Amerykański sen Rubików trwa już ponad dwa lata
Rubikowie mieli w Warszawie okazałą willę, której zazdrościła im niejedna osoba. Mimo tego ponad dwa lata temu podjęli decyzję o przeprowadzce do Stanów Zjednoczonych, gdzie zamieszkali kilkudziesięciometrowym mieszkaniu, które początkowo tylko wynajmowali.
Całej rodzinie tak bardzo spodobało się życie w Stanach, że postanowili sprzedać warszawską willę i wykupić na własność wynajmowane lokum.

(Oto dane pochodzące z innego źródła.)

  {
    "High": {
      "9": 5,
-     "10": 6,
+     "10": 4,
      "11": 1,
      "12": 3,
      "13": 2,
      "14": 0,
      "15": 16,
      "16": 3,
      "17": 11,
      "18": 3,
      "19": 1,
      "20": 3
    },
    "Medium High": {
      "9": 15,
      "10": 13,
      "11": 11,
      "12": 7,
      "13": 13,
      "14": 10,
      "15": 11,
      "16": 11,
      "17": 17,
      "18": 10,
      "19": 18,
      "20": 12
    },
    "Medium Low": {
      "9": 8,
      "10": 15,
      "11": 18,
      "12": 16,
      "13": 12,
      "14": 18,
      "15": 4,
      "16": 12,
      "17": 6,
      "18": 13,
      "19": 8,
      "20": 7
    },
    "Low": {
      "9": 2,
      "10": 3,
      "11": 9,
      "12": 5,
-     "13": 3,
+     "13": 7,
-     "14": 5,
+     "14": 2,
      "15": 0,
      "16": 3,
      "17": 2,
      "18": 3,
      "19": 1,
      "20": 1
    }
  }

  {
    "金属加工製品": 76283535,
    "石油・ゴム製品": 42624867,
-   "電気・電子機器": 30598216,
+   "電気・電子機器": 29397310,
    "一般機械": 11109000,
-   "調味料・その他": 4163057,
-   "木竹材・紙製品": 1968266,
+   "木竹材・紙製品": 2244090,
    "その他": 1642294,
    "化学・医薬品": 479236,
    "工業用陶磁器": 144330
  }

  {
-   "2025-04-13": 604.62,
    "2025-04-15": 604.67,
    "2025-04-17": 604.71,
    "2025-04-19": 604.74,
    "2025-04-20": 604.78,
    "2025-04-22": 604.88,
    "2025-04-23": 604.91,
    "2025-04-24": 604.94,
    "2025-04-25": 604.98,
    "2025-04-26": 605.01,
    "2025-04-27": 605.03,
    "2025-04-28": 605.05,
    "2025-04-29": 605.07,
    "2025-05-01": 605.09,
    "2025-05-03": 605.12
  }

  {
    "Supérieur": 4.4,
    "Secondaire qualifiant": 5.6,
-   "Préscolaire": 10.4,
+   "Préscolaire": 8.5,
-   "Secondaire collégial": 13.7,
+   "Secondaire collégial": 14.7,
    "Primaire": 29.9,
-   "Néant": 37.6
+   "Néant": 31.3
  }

Oboje zgodnie twierdzili, że wcale nie brakuje im warszawskiego domu i ani trochę za nim nie tęsknią.
Zarówno Agata, jak i Piotr Rubik niemal codziennie zdają relację ze swojego życia w Stanach, chwaląc a to widok z okna, a to jedzenie z okolicznych restauracji czy inne udogodnienia, których nie mieli w Warszawie.
Ale okazuje się, że przeprowadzka do Stanów dla Piotra okazała się korzystna jeszcze z innego względu.

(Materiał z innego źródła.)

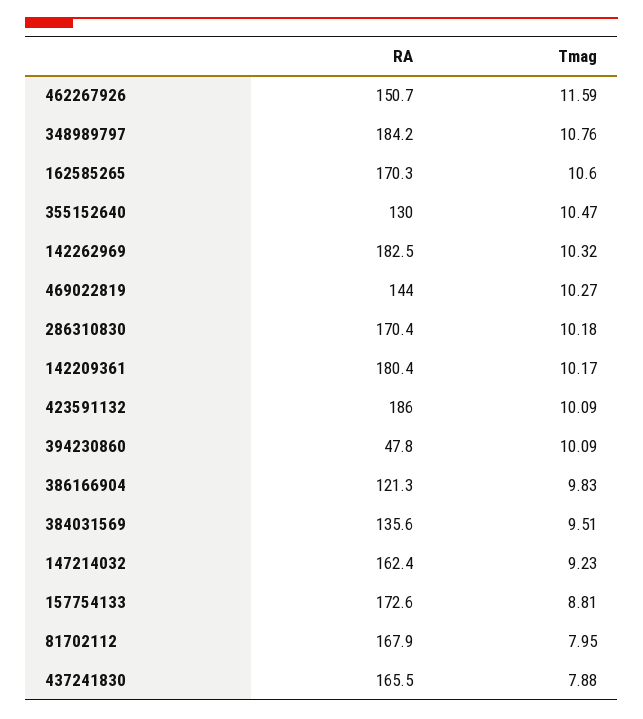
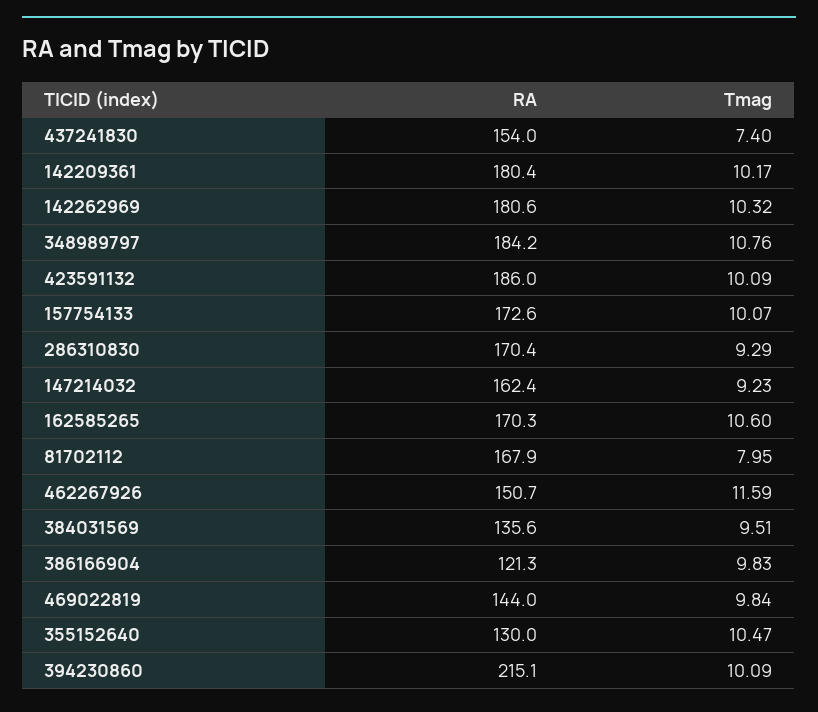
  {
    "RA": {
      "462267926": 150.7,
      "348989797": 184.2,
      "162585265": 170.3,
      "355152640": 130,
-     "142262969": 182.5,
+     "142262969": 180.6,
      "469022819": 144,
      "286310830": 170.4,
      "142209361": 180.4,
      "423591132": 186,
-     "394230860": 47.8,
+     "394230860": 215.1,
      "386166904": 121.3,
      "384031569": 135.6,
      "147214032": 162.4,
      "157754133": 172.6,
      "81702112": 167.9,
-     "437241830": 165.5
+     "437241830": 154
    },
    "Tmag": {
      "462267926": 11.59,
      "348989797": 10.76,
      "162585265": 10.6,
      "355152640": 10.47,
      "142262969": 10.32,
-     "469022819": 10.27,
+     "469022819": 9.84,
-     "286310830": 10.18,
+     "286310830": 9.29,
      "142209361": 10.17,
      "423591132": 10.09,
      "394230860": 10.09,
      "386166904": 9.83,
      "384031569": 9.51,
      "147214032": 9.23,
-     "157754133": 8.81,
+     "157754133": 10.07,
      "81702112": 7.95,
-     "437241830": 7.88
+     "437241830": 7.4
    }
  }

Piotr Rubik zmagał się z uciążliwą dolegliwością. W końcu ktoś mu pomógł
Agata Rubik w poniedziałkowe popołudnie przekazała wieści nt. zdrowia swojego męża. Jak się okazało, Piotr od czterdziestu lat zmagał się z migrenami i nikt nie potrafił mu pomóc.

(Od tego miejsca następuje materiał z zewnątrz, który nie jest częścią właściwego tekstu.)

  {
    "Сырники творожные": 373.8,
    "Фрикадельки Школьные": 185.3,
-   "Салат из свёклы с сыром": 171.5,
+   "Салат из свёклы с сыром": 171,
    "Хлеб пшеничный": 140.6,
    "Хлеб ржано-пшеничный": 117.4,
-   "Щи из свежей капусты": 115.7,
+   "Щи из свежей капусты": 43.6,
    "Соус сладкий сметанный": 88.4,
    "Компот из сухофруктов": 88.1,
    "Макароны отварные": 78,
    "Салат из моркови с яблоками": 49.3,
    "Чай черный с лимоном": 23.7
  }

Aż do teraz. W Stanach trafił na specjalistę, dzięki któremu zapomniał już, co to ból głowy.
"Piotr po ponad 40 latach nierównej walki z migreną znalazł w końcu skuteczny lek, dzięki któremu nie miał ani jednej migreny od 3 miesięcy. (…) Twierdzi, że dzięki temu dostał nowe życie (…) - napisała, dodając, że wspomniany lek kosztuje majątek, bo ponad 800 dolarów, jednak jest refundowany.
Nie pozostaje nic innego, jak życzyć dużo zdrowia i trzymać kciuki, by na zawsze zapomniał o tej przykrej dolegliwości.